With everything happening in our world over the past two years, creating connections that can help me through lockdowns and isolation has never been more important. Physical connections and going out to meet friends, family and loved ones has been limited for so many of us, so virtual friend-finding prevailed for me in true pandemic form.
My name is Rufia, I’m 27 years old and I met my best friend on Bumble.
Making new friends in your 20s is rough, just ask anyone who has tried it. Throw in living in London for two years and then returning to your home city of Adelaide, where, if you’re like me, you find that as much as you love reconnecting with your OG set of buddies, there is a real thirst to meet new people.
Sure, there are your work friends who are often a lot of fun. But, let’s face it, you spend enough time with them on a daily basis — someone fresh at the end of the day is a welcome change. I could have tried a team sport to meet new people, but, to be honest, that just sounded like a whole lot of hard work.
What I wanted was a fast-tracked way to meet people who were nothing like me, but who could ignite some real connection, interesting conversation and a sense of mateship.
So, I considered meeting friends through a dating app. That’s right. I did it and I can confirm that it works.
When I first moved to London, Bumble, the app that empowers women to make the first move in dating, launched a friend-finding mode. I had used its dating mode before, with success, so I loved the idea of finding friends there, too. At first, I was a little unsure, but after jumping on it, I was pleasantly surprised that just like me, there was a group of people out there I had a heap in common with — and technology was bringing us together.
Last year, when I returned home to Adelaide from London after two years of being away, I found myself in a pretty similar situation. I jumped back on Bumble BFF and I met someone pretty special. In fact, I met my new housemate.
Her name was Ala and she is from North Sudan. She had just moved to Adelaide and, like me, was looking for someone with similar interests to hang out with. She said she loved the pictures on my profile that showed me travelling the world, and we spoke initially about our shared religion.
Both Ala and I are Muslim and we come from really similar families in terms of traditions and culture. We chatted on Bumble for a week or so before we met IRL (in COVID-safe conditions) for a coffee with a few other shared friends. A few catchups later, I asked her to move in with me, and to my surprise, she said yes! I guess I made a good first impression.

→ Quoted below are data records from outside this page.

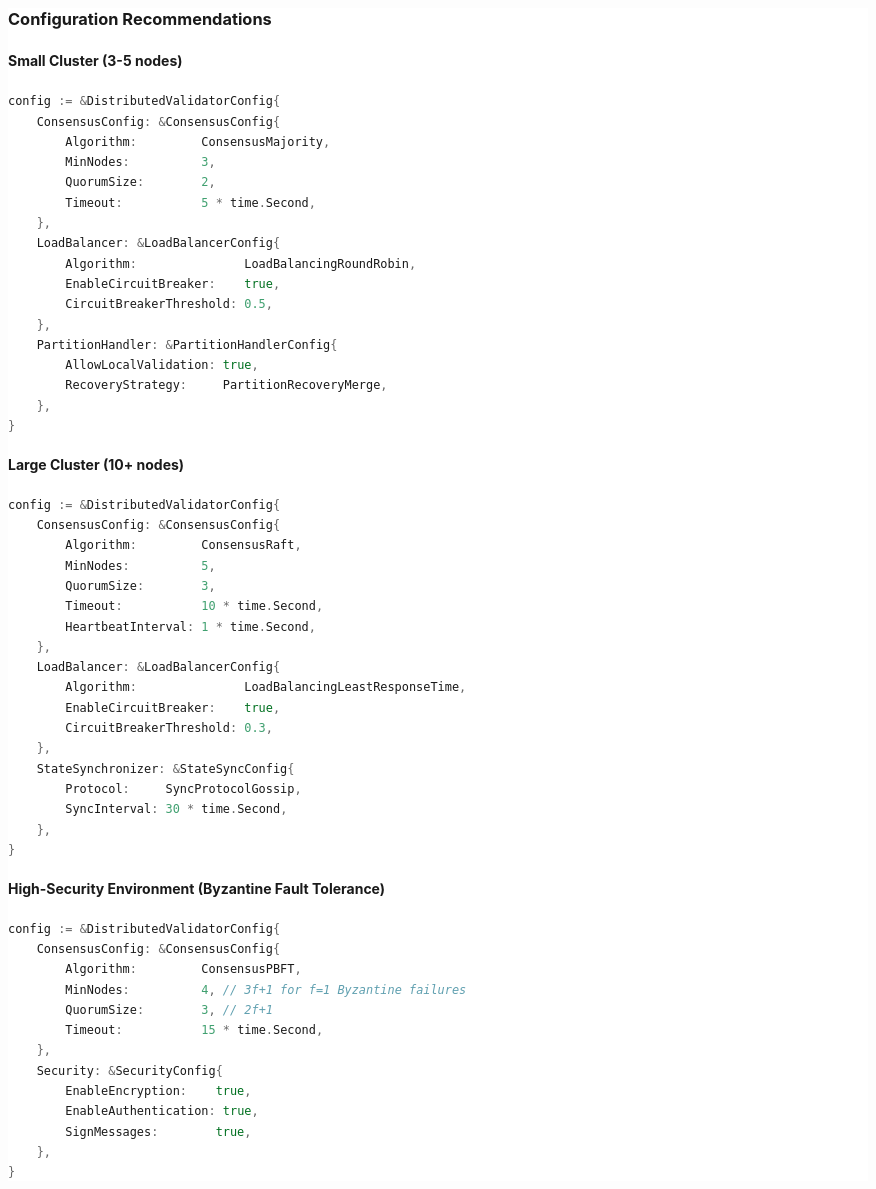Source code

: ### Configuration Recommendations

#### Small Cluster (3-5 nodes)

```go
config := &DistributedValidatorConfig{
    ConsensusConfig: &ConsensusConfig{
        Algorithm:         ConsensusMajority,
        MinNodes:          3,
        QuorumSize:        2,
        Timeout:           5 * time.Second,
    },
    LoadBalancer: &LoadBalancerConfig{
        Algorithm:               LoadBalancingRoundRobin,
        EnableCircuitBreaker:    true,
        CircuitBreakerThreshold: 0.5,
    },
    PartitionHandler: &PartitionHandlerConfig{
        AllowLocalValidation: true,
        RecoveryStrategy:     PartitionRecoveryMerge,
    },
}
```

#### Large Cluster (10+ nodes)

```go
config := &DistributedValidatorConfig{
    ConsensusConfig: &ConsensusConfig{
        Algorithm:         ConsensusRaft,
        MinNodes:          5,
        QuorumSize:        3,
        Timeout:           10 * time.Second,
        HeartbeatInterval: 1 * time.Second,
    },
    LoadBalancer: &LoadBalancerConfig{
        Algorithm:               LoadBalancingLeastResponseTime,
        EnableCircuitBreaker:    true,
        CircuitBreakerThreshold: 0.3,
    },
    StateSynchronizer: &StateSyncConfig{
        Protocol:     SyncProtocolGossip,
        SyncInterval: 30 * time.Second,
    },
}
```

#### High-Security Environment (Byzantine Fault Tolerance)

```go
config := &DistributedValidatorConfig{
    ConsensusConfig: &ConsensusConfig{
        Algorithm:         ConsensusPBFT,
        MinNodes:          4, // 3f+1 for f=1 Byzantine failures
        QuorumSize:        3, // 2f+1
        Timeout:           15 * time.Second,
    },
    Security: &SecurityConfig{
        EnableEncryption:    true,
        EnableAuthentication: true,
        SignMessages:        true,
    },
}
```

Fast forward 18 months, and we still live with each other — and still use Bumble BFF to connect with new people. It’s actually not uncommon for us to catch up with new friends, together, as a way to extend our friendship group. Every night, Ala and I come home and retell stories of all the funny things that happened at our respective jobs. We start all our sentences with “we” and spy on our neighbours like a nosy old couple — it’s like having a live-in husband, without the stress!
My experience of finding friends on a dating app taught me to put my judgement aside and try new things — and I was the one who truly reaped the benefits. At first, it kind of feels like a game, a digital hide-and-seek to find a new best friend. But if you fast-track your conversations from digital to IRL (or even virtual video), you’ll know pretty quickly if they are friend-material for you. And if they aren’t, that’s OK. It’s all part of the experience.
Ala is as close and important to me as some of my oldest and dearest friends. She’s met all my other friends and comes to all my family events. My parents love her more than they do me (so I think sometimes).
Today, when many people around Australia are facing uncertainty, many in lockdown or under restrictions, my recommendation is to try something new when it comes to ways you meet people. Put your judgement aside (like I had to, many moons ago), open your mind up to new things (and new people) and who knows, maybe, like me, you’ll meet someone totally special.